Hugo tenta de les arracher avec ses doigts, mais sans succès.

- Elles sont bien accrochées, fit notre amie. Tu ne réussiras pas à les enlever.

- Aide-moi, supplia le garçon au bord des larmes.

- Je veux bien, dit Christine. Mais c'est cinq euros par sangsue.

- Je n'ai pas d'argent. Et puis ne demande pas ça. Aide-moi, répéta Hugo.

- Je vais les enlever, et je ne veux pas de ton argent, dit notre amie. Mais tu te souviens de Inès? Tu profites de sa fatigue et de la présence de son petit frère pour la harceler. Tu lui réclames de l'argent pour la laisser passer devant chez toi.

- Je ne ferai plus jamais ça, promit le garçon.

- Tu comprends à présent. Et voilà ce que je voulais te faire découvrir. Harceler quelqu'un, c'est profiter d'une position de force pour obtenir quelque chose. C'est méchant, cruel et sans cœur.

- Oui, je comprends, dit Hugo avec humilité. Je ne le ferai jamais plus. Je te le promets.

- Ok, fit Christine. Viens, je vais t'enlever ces vilaines bêtes.

Elle saisit le canif qu'elle garde toujours dans une poche de sa salopette.

- Tu vas me blesser!

- Mais non! Ne crains rien. Je vais doucement glisser la lame bien à plat sous la bouche de la sangsue et la décoller de ta peau.

- Elles donnent des maladies? demanda Hugo pas trop rassuré.

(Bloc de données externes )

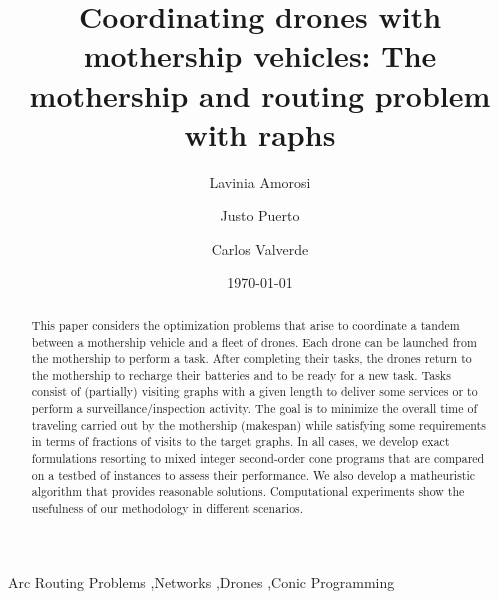 \documentclass[10pt,a4paper]{elsarticle}
\title{Coordinating drones with mothership vehicles: The mothership and \EN{multiple-drone} routing problem with \EN{g}raphs}
\author[1]{Lavinia Amorosi\corref{cor1}}
\author[2]{Justo Puerto\corref{cor1}}
\author[2]{Carlos Valverde\corref{cor1}}
\date{\today}
\newcommand{\EN}[1]{{\color{black}#1}}
\begin{document}
\begin{abstract}
This paper considers the optimization problems that arise to coordinate a tandem between a mothership vehicle and a fleet of drones. 
Each drone can be launched from the mothership to perform a task. After completing the\EN{ir} tasks, the drones return to the mothership to recharge the\EN{ir} batteries and to be ready for a new task. Tasks consist o\EN{f} (partially) visiting graphs with a given length to deliver some services or to perform \EN{a} surveillance/inspection activity.  The goal is to minimize the overall time of \EN{traveling carried out} by the mothership (makespan) while satisfying some requirements in terms of fractions of visits to the target graphs. In all cases, we develop exact formulations resorting to mixed integer second-order cone programs that are compared on a testbed of instances to assess their performance. We also develop a matheuristic algorithm that provides reasonable solutions.  Computational experiments show the usefulness of our methodology in different scenarios. 
\end{abstract}

\begin{keyword}
Arc Routing Problems \sep Networks \sep Drones \sep Conic Programming
\end{keyword}


\maketitle
\end{document}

- Non, aucune. Ne bouge pas... Voilà. Et de une... Et de deux... Et de trois... Je n'en vois pas d'autres. Tourne-toi. Non, c'est fini.

- Pourquoi toi tu n'en as pas?

- Ma salopette me couvre mieux que ton short. Et puis un grand cerf qui est mon ami m'a conseillé d'avaler la sève de quelques feuilles d'une plante magique qui protège la peau.

- Tu as de la chance de connaître le langage des animaux et de vivre proche d'eux.

- Si tu veux les découvrir, viens chez moi. On ira à leur rencontre dans la forêt.

- Merci, Christine. J'aimerais te revoir.

- Avec plaisir, maintenant que tu es devenu un chic garçon.

 

Ils firent un long détour afin de débarrasser leurs vêtements de la boue et de la vase qui y collaient. 

Une joyeuse baignade.

Puis Christine reprit son vélo et revint chez elle joyeuse et souriante.